A Randstad Portugal divulgou hoje a sua análise mensal ao mercado de trabalho, alertando para um desafio estrutural que persiste no mercado de trabalho. Segundo a análise da Randstad Research, baseada em dados de novembro de 2025, quase metade dos desempregados registados (49,8%) possui uma escolaridade abaixo do ensino secundário.
Este grupo, que totaliza 148.994 pessoas, inclui desde indivíduos sem qualquer nível de instrução até aqueles que concluíram apenas o 3.º ciclo do ensino básico. Esta elevada concentração de candidatos com baixas qualificações académicas cria uma barreira num mercado de trabalho que exige cada vez mais competências técnicas, limitando estes profissionais a funções de menor valor acrescentado e maior precariedade.
A análise revela uma clivagem clara: enquanto o número de licenciados desempregados caiu 4,2% face ao mês anterior, o número de inscritos em todos os escalões de ensino básico aumentou. Esta realidade pode contribuir para a persistência do desemprego de longa duração, que afeta 113.535 pessoas (37,9% do total de inscritos), uma vez que a capacidade de reconversão profissional destes perfis é mais lenta.
“Novembro confirma a resiliência do mercado de trabalho com um recorde histórico no emprego. Contudo, os dados revelam uma preocupação central: metade dos nossos desempregados não concluiu o ensino secundário”, sublinha Isabel Roseiro, Diretora de Marketing da Randstad Portugal. “Este desajuste de competências trava a capacidade de reconversão e a resposta à escassez de talento, tornando urgente o foco em políticas de qualificação que permitam a estes profissionais aceder a postos de trabalho mais estáveis”
Emprego bate recorde em cenário de grande dinamismo
O mercado de trabalho português alcançou um novo marco histórico em novembro, com a população empregada a superar, pela primeira vez, a barreira dos 5,3 milhões de pessoas. Com um total de 5.306.100 profissionais, registou-se um crescimento de 21.500 pessoas face a outubro (+0,4%) e um aumento expressivo de 195.800 pessoas (+3,8%) em comparação com novembro de 2024.
A taxa de desemprego fixou-se em 5,7%, uma descida de 0,1 pontos percentuais face a outubro e de 0,9 p.p. em relação ao ano anterior. A população ativa acompanhou este dinamismo, superando os 5,6 milhões de pessoas, impulsionada pelo facto de a criação de emprego superar a queda do número de desempregados. A redução mensal do desemprego foi transversal à maioria dos grupos, com especial incidência nos adultos (25-74 anos), onde se registou menos 10.400 pessoas desempregadas (-4%). Em sentido contrário, o desemprego jovem (16-24 anos) aumentou 2% face a outubro, somando mais 1.400 pessoas nesta condição. Numa análise homóloga, contudo, a descida é geral, destacando-se a redução de 19,2% no desemprego masculino e de 11,7% entre os jovens.

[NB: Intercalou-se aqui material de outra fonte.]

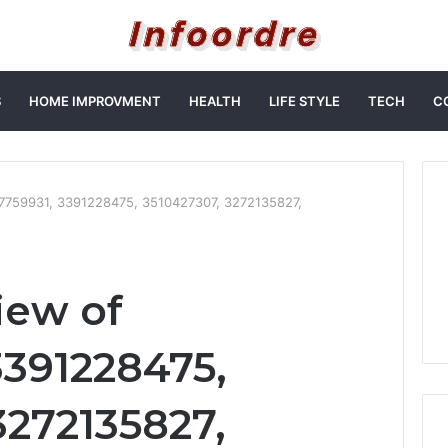
S
HOME IMPROVMENT
HEALTH
LIFE STYLE
TECH
C
57759931, 3391228475, 3510427307, 3272135827,
iew of
3391228475,
3272135827,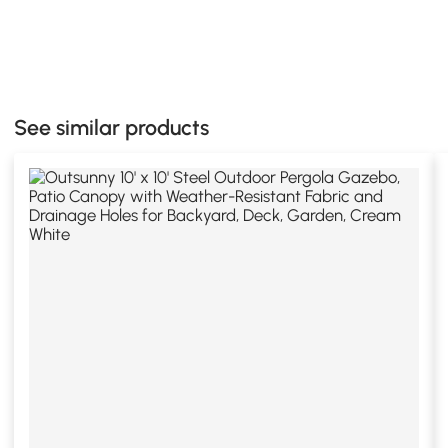
See similar products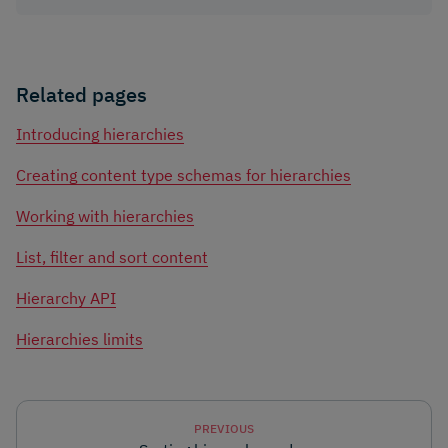
Related pages
Introducing hierarchies
Creating content type schemas for hierarchies
Working with hierarchies
List, filter and sort content
Hierarchy API
Hierarchies limits
PREVIOUS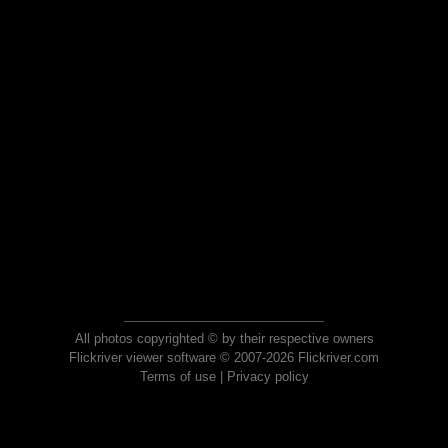
All photos copyrighted © by their respective owners
Flickriver viewer software © 2007-2026 Flickriver.com
Terms of use
|
Privacy policy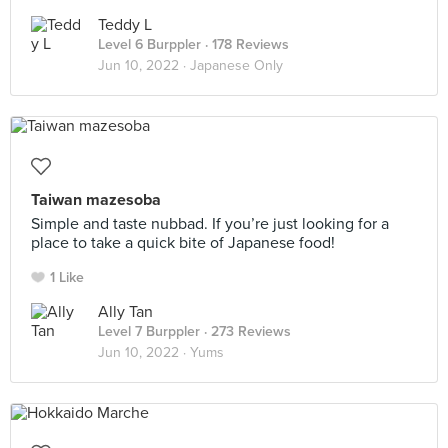
Teddy L
Level 6 Burppler
· 178 Reviews
Jun 10, 2022 ·
Japanese Only
Taiwan mazesoba
Simple and taste nubbad. If you’re just looking for a
place to take a quick bite of Japanese food!
1 Like
Ally Tan
Level 7 Burppler
· 273 Reviews
Jun 10, 2022 ·
Yums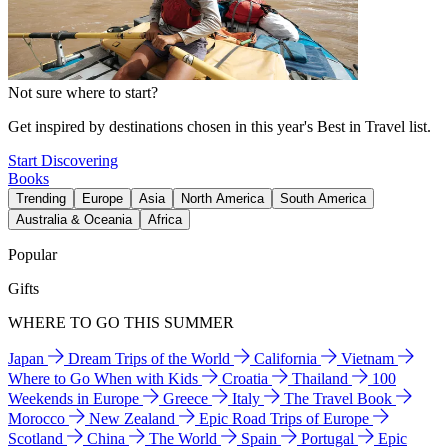
Not sure where to start?
Get inspired by destinations chosen in this year's Best in Travel list.
Start Discovering
Books
Trending
Europe
Asia
North America
South America
Australia & Oceania
Africa
Popular
Gifts
WHERE TO GO THIS SUMMER
Japan
Dream Trips of the World
California
Vietnam
Where to Go When with Kids
Croatia
Thailand
100
Weekends in Europe
Greece
Italy
The Travel Book
Morocco
New Zealand
Epic Road Trips of Europe
Scotland
China
The World
Spain
Portugal
Epic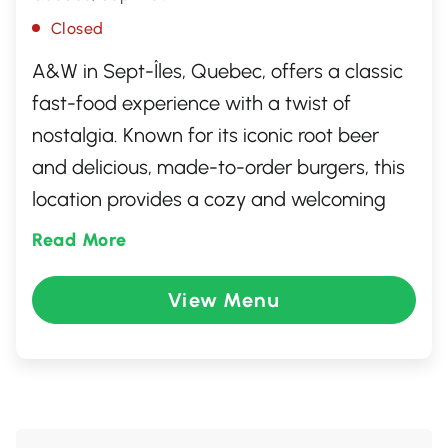
Closed
A&W in Sept-Îles, Quebec, offers a classic
fast-food experience with a twist of
nostalgia. Known for its iconic root beer
and delicious, made-to-order burgers, this
location provides a cozy and welcoming
atmosphere for diners of all ages. Whether
Read More
you're craving a Teen Burger or crispy onion
rings, A&W serves up quality meals with a
View Menu
smile. It's an ideal spot for a quick lunch, a
family outing, or just a refreshing root beer
float to brighten your day.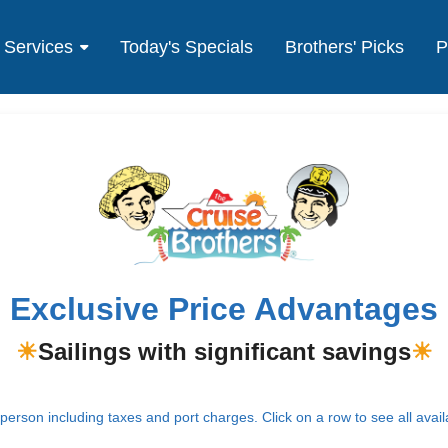
Services
Today's Specials
Brothers' Picks
P
Exclusive Price Advantages
☀
Sailings with significant savings
☀
erson including taxes and port charges. Click on a row to see all avail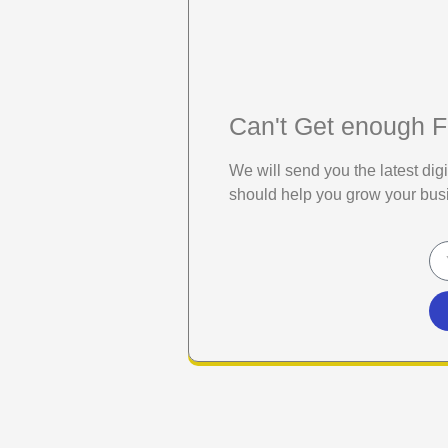
Can't Get enough F
We will send you the latest di
should help you grow your bus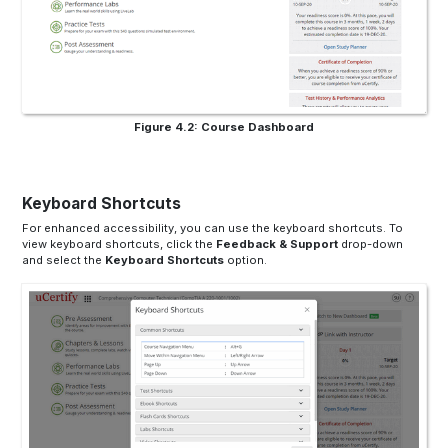
Figure 4.2: Course Dashboard
Keyboard Shortcuts
For enhanced accessibility, you can use the keyboard shortcuts. To
view keyboard shortcuts, click the
Feedback & Support
drop-down
and select the
Keyboard Shortcuts
option.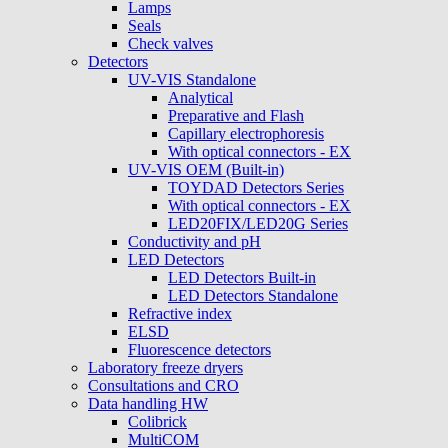
Lamps
Seals
Check valves
Detectors
UV-VIS Standalone
Analytical
Preparative and Flash
Capillary electrophoresis
With optical connectors - EX
UV-VIS OEM (Built-in)
TOYDAD Detectors Series
With optical connectors - EX
LED20FIX/LED20G Series
Conductivity and pH
LED Detectors
LED Detectors Built-in
LED Detectors Standalone
Refractive index
ELSD
Fluorescence detectors
Laboratory freeze dryers
Consultations and CRO
Data handling HW
Colibrick
MultiCOM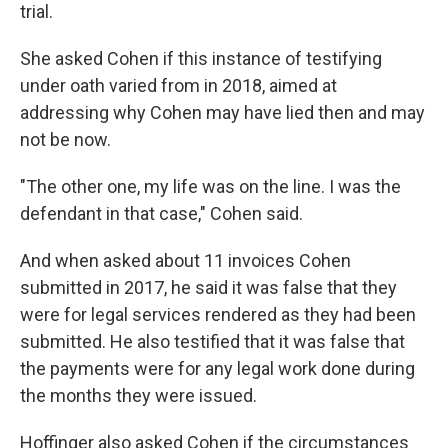
trial.
She asked Cohen if this instance of testifying
under oath varied from in 2018, aimed at
addressing why Cohen may have lied then and may
not be now.
"The other one, my life was on the line. I was the
defendant in that case," Cohen said.
And when asked about 11 invoices Cohen
submitted in 2017, he said it was false that they
were for legal services rendered as they had been
submitted. He also testified that it was false that
the payments were for any legal work done during
the months they were issued.
Hoffinger also asked Cohen if the circumstances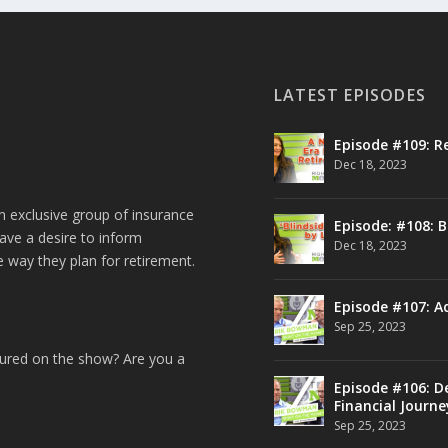
LATEST EPISODES
Episode #109: R
Dec 18, 2023
n exclusive group of insurance
Episode: #108: B
ave a desire to inform
Dec 18, 2023
e way they plan for retirement.
Episode #107: A
Sep 25, 2023
tured on the show? Are you a
Episode #106: De
Financial Journe
Sep 25, 2023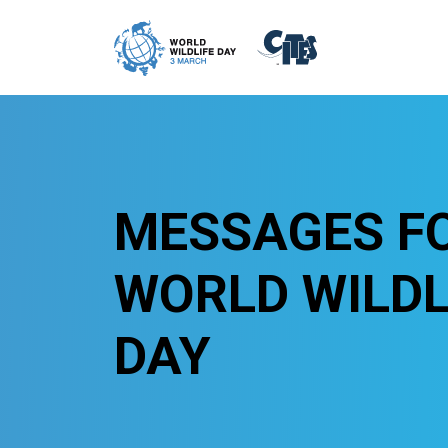
Skip to main content
MESSAGES F
WORLD WILDL
DAY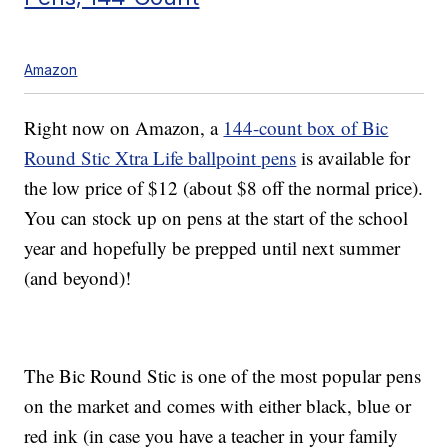
Amazon
Right now on Amazon, a
144-count box of Bic
Round Stic Xtra Life ballpoint pens
is available for
the low price of $12 (about $8 off the normal price).
You can stock up on pens at the start of the school
year and hopefully be prepped until next summer
(and beyond)!
The Bic Round Stic is one of the most popular pens
on the market and comes with either black, blue or
red ink (in case you have a teacher in your family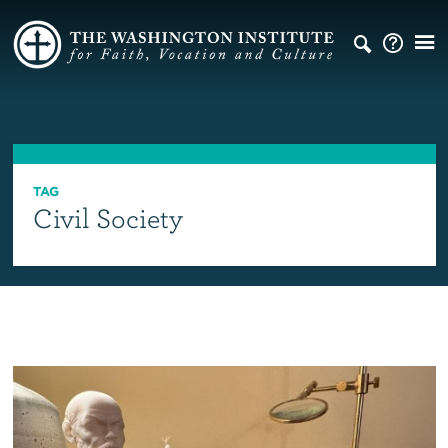
TAG
Civil Society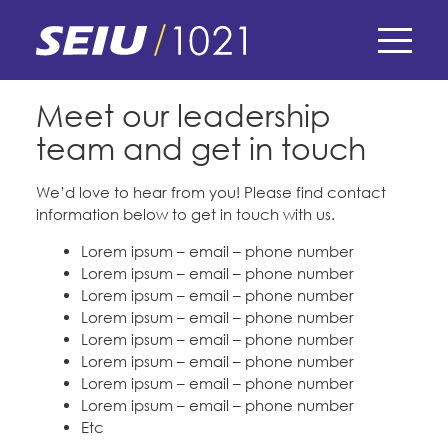
Skip
to
main
Home
content
Skip
E-Board Member Log-in
Meet our leadership
Contact our Leadership
to
team and get in touch
site
Find Your Chapter & Contract
My Union
navigation
Forms
We’d love to hear from you! Please find contact
Bylaws, Policies, & Forms
information below to get in touch with us.
Member Benefits
Membership Matters
News
Membership Resources & Benefits
Lorem ipsum – email – phone number
What's the Process?
Lorem ipsum – email – phone number
COPE
Politics
Caucuses / Committees
Lorem ipsum – email – phone number
Petitions & Surveys
Lorem ipsum – email – phone number
Issues & Legislation
Take Action
Lorem ipsum – email – phone number
Latest News
News & Events
Whatever else you want
Lorem ipsum – email – phone number
Endorsements
Training
Lorem ipsum – email – phone number
Press Releases
Contact Us
About Us
Lorem ipsum – email – phone number
Member Internship Program
2024 Member Convention
Etc
History and Vision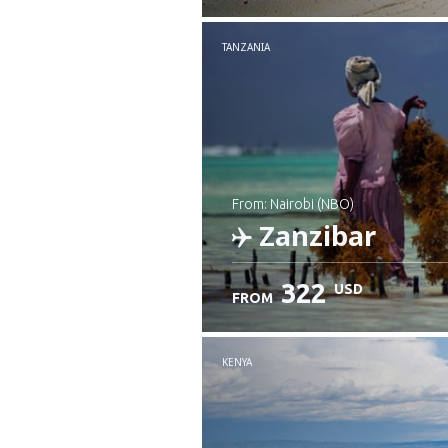
Check details
TANZANIA
from: Nairobi (NBO)
Zanzibar
322
USD
FROM
Check details
KENYA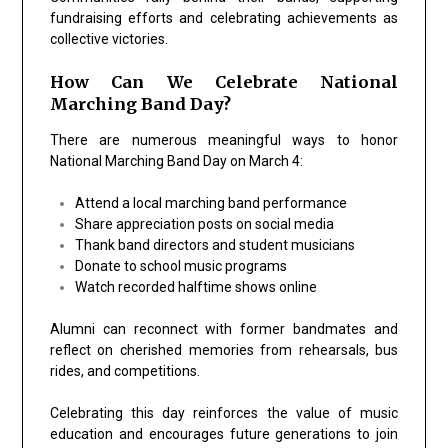
fundraising efforts and celebrating achievements as
collective victories.
How Can We Celebrate National
Marching Band Day?
There are numerous meaningful ways to honor
National Marching Band Day on March 4:
Attend a local marching band performance
Share appreciation posts on social media
Thank band directors and student musicians
Donate to school music programs
Watch recorded halftime shows online
Alumni can reconnect with former bandmates and
reflect on cherished memories from rehearsals, bus
rides, and competitions.
Celebrating this day reinforces the value of music
education and encourages future generations to join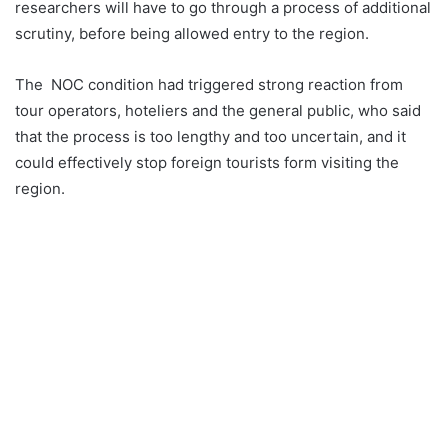
researchers will have to go through a process of additional
scrutiny, before being allowed entry to the region.
The NOC condition had triggered strong reaction from
tour operators, hoteliers and the general public, who said
that the process is too lengthy and too uncertain, and it
could effectively stop foreign tourists form visiting the
region.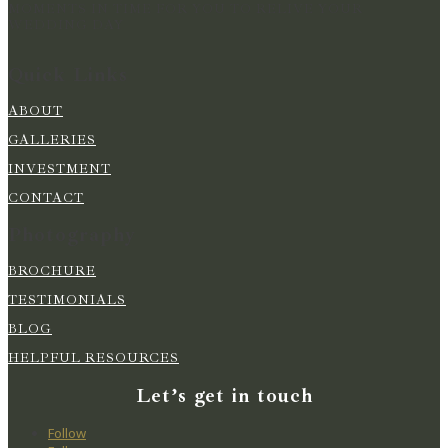
MOMENTS IN TIME FOR YOU TO RELIVE YOUR
WEDDING DAY
Quick Links
ABOUT
GALLERIES
INVESTMENT
CONTACT
Photography
BROCHURE
TESTIMONIALS
BLOG
HELPFUL RESOURCES
Let’s get in touch
Follow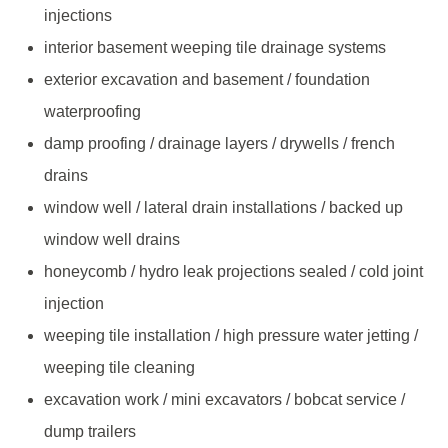
injections
interior basement weeping tile drainage systems
exterior excavation and basement / foundation
waterproofing
damp proofing / drainage layers / drywells / french
drains
window well / lateral drain installations / backed up
window well drains
honeycomb / hydro leak projections sealed / cold joint
injection
weeping tile installation / high pressure water jetting /
weeping tile cleaning
excavation work / mini excavators / bobcat service /
dump trailers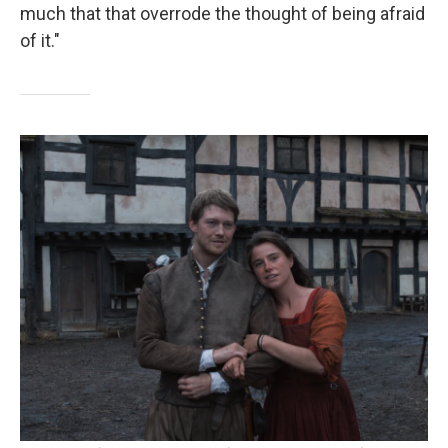
much that that overrode the thought of being afraid
of it."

Analisando os dados divulgados pelos Centros de Emprego Nacionais (IEFP), o desemprego registado aumentou 0,6% mensalmente para 299.452 pessoas. Esta evolução foi fortemente influenciada pelo Algarve, que registou um aumento mensal de 58,8% no desemprego (+7.150 pessoas), refletindo o fim da época turística. Em contraste, o Norte e o Centro registaram quedas de 3,8% e 2,3%, respetivamente. O Norte continua a concentrar o maior volume de desempregados (114.926), seguido de Lisboa (96.603).
Em outubro (dados mais recentes da Segurança Social), a remuneração média mensal declarada foi de 1.503,72€, um aumento de 4,5% face ao mesmo mês de 2024. Lisboa mantém os salários mais elevados (1.732,97€), enquanto Beja regista o valor mais baixo (1.254,35€).